I will start by complimenting the Tryon Concert Association, now in its 59th consecutive season of presenting chamber music concerts. Each year, they manage to have at least one world-renowned ensemble. For one day, the tiny town of Tryon becomes the center of musical life in North Carolina. Such was the case on Tuesday evening when the Berlin Philharmonic Wind Quintet came on stage at the Tryon Fine Arts Center.

Next, I will give some background regarding the Wind Quintet’s parent organization, the “Berliner Philharmoniker.” The Berlin Philharmonic Orchestra is very simply the world’s greatest symphony orchestra. It has had many distinguished conductors over the 140 years of its existence: Hans von Bülow, Wilhelm Furtwängler, Herbert von Karajan, Claudio Abbado and, currently, Simon Rattle. I attribute the orchestra’s continuous quality in no small measure to the fact that it is self-governing with the 126 musicians running the audition and selection process. Even the most distinguished maestro gets only one vote.

Walter Seyfarth initiated the Berlin Philharmonic Wind Quintet in the late 1980s and is still the group’s clarinetist. Several other current members have long been in the quintet: Michael Hasel, playing a superb modern German wooden flute, Andreas Wittman, oboe (and English horn), and Fergus McWilliam, French horn. Bassoonist Marion Reinhard is a more recent addition, but it is clear that the quintet has developed its tight ensemble from many years of performing together both in the orchestra and as a chamber group.

So after 25 years of gestation, we have an ensemble poised for perfection. All that is now required is perfection in programming, and it would be hard to improve upon the four pieces that were on Tuesday night’s program, two from the 20th century and one each from the 18th and 21st centuries.

Mozart’s Fantasy for Mechanical Organ, K.608, originally written for a clock that controlled mechanical flutes, has been arranged by Michael Hasel for wind quintet. Filled with Germanic precision, the piece benefitted greatly from being transcribed. Hasel has included subtleties that no mechanism could have produced, such as a counterpoint passage beginning mp and gradually crescendoing into chords for five instruments tutti.
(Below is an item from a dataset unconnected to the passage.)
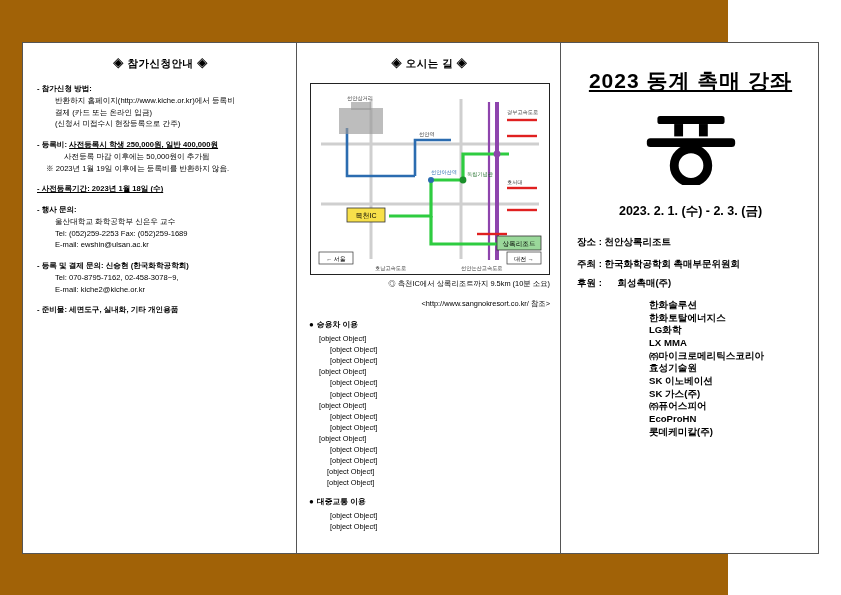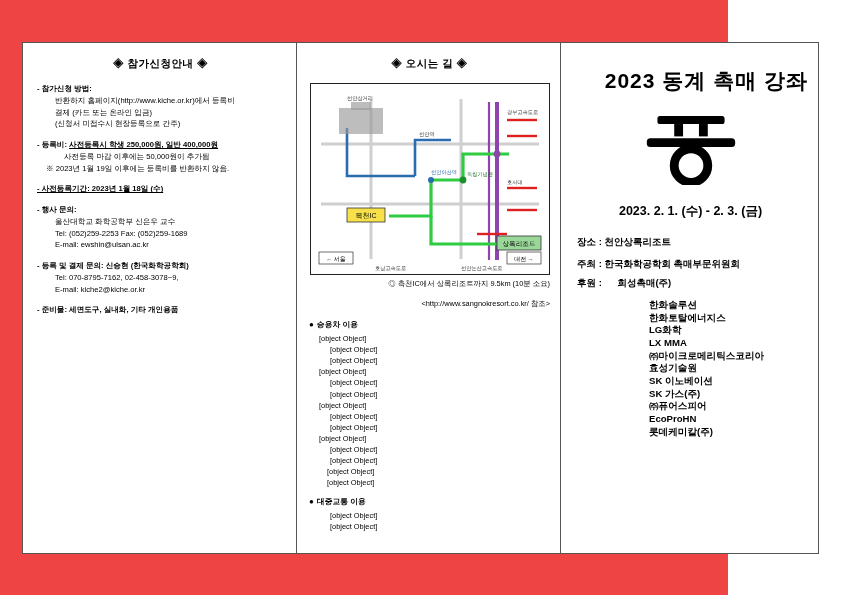"◈ 참가신청안내 ◈" .page { background: #ef4444 -> #a16207 }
Windquintet, by Kalevi Aho, is a post-modernist work that makes intelligent use of sonic effects from unusual doublings of the instruments and of the differing characteristics of their upper and lower registers. The four movements are subdivided, yet the work has an overall unity, concluding with a complicated fourth movement having instruments alternately off-stage (first the oboe and clarinet play from the wings, then later the horn and bassoon). The 2006 composition, the major work of the evening, is a significant addition to the repertoire for wind quintet, albeit one that should only be tackled by virtuoso musicians.

Following intermission was Samuel Barber’s one-movement “Summer Music,” a work which reminds me of the composer’s Knoxville: Summer of 1915. It is wistful and sentimental, and it provided an interlude of simple beauty between two complex works.
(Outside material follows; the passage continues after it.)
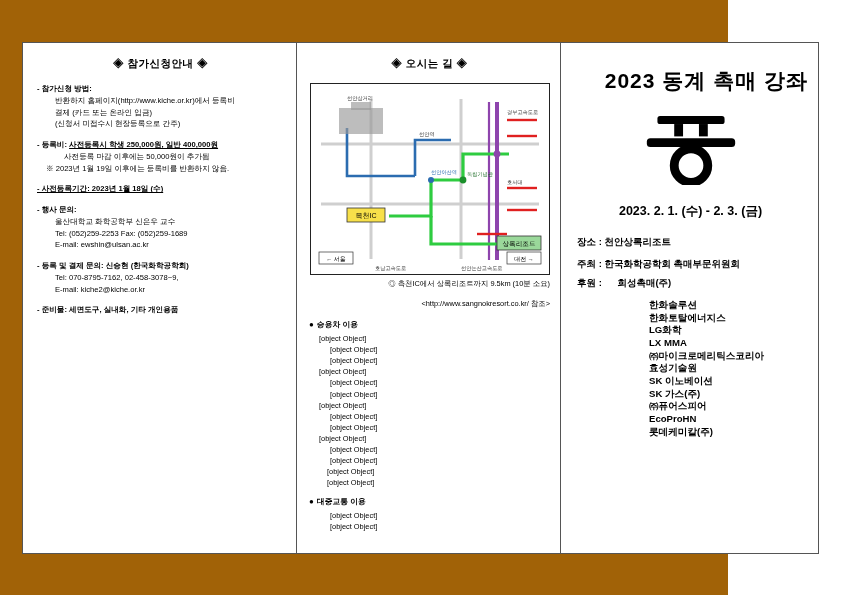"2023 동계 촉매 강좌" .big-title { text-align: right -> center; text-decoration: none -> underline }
The concert concluded with Carl Nielsen’s familiar Quintet in A Major, Op. 43, a staple of the wind quintet repertoire. The third movement’s eleven variations ended the scheduled concert by showcasing the sheer virtuosity of all five musicians.

The capacity audience (315 seats) showed their appreciation of the impeccable musicianship they had just witnessed with a standing ovation. In response, the quintet gave an encore, a whimsical pastiche of American folk songs. It was the perfect end to a perfect concert.